Learning is cumulative. Daily routines like tying shoelaces or counting change include many acts that were at first learned with difficulty but which are now done without thought or effort. Learning these acts need not be specifically recalled in order for them to be done in the right way at the right time. In discussing memory later on, we will see that what can be recalled has certainly been learned, but not everything that has been learned need be recalled. We shall also see later that “recall” is no respecter of history—you may “recall” things that never really happened—and that the brain mechanisms for learning and for recalling may be very different.

Learning is like the tip of an iceberg. When something new is learned, it is usually only the specific associations or the specific relationships that are new; the ideas or words or actions are usually not new at all. Most people reading this book had to be told (or had to hear) only once the name of the person elected president or prime minister of their country; “one-trial” learning was sufficient both to establish and to maintain a new association between two well-learned words or phrases: the candidate and the office.

It appears that the human brain does not do simple things in a simple way. This makes the world very interesting for psychologists, but there are drawbacks. If you meet someone who thinks that learning is easy to understand, ask why it is so hard to learn which side is left, and which side is right.

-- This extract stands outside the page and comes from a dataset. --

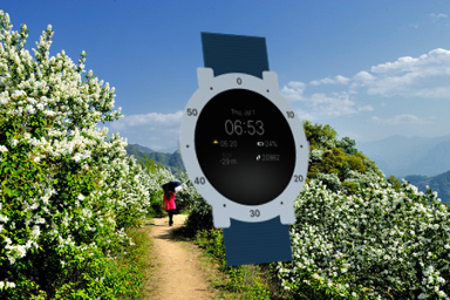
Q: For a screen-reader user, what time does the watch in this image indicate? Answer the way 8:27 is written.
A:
6:53
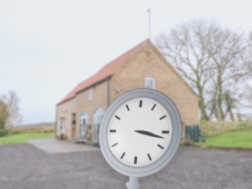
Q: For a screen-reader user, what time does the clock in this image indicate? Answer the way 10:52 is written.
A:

An experimenter in the laboratory of the great Russian physiologist Pavlov, using the method of conditioned reflexes (see chapter 2), was trying to find out how small a difference the dog could detect between two objects. He taught the dog that food would be given following the sight of one object but not following the sight of another. No punishment was given if the dog failed to discriminate between the objects. The objects were made more and more alike until, after several days of failing to discriminate, the dog’s behavior suddenly changed. Instead of coming eagerly to the experimental room, the dog struggled to avoid it. Instead of standing quietly in the apparatus, waiting for the next signal to appear, he bit and howled. Discrimination disappeared. The experimenter went back to easier forms of the problem, which the dog had solved previously, but this had little effect on the changed behavior. The disturbance never completely disappeared; even after a long rest, the dog became excited again if he was put back into the experimental room.

It is remarkable that a simple perceptual conflict should have such drastic and long-lasting effects. No pain was involved, nor fear of pain. Might a human neurotic disturbance be produced in the same way, when something learned in childhood, say, conflicts with some adult experience? Is neurosis all a product of learning? Before leaping to that conclusion, we must take one more fact into account: only a few dogs, perhaps 1%, developed a neurosis in that experimental situation. It seems there must be a special susceptibility for the breakdown to occur. Here we are dealing with an interaction between experience and a particular hereditary disposition. But the phenomenon does remind us that small differences can have large effects when we are dealing with something as complex as the brain. Human beings are more vulnerable to emotional experience than dogs, as we will see later (chapter 11), and so conceivably the human susceptibility to neurotic breakdown following minor stress may also be more widespread and not limited to a small proportion of the population.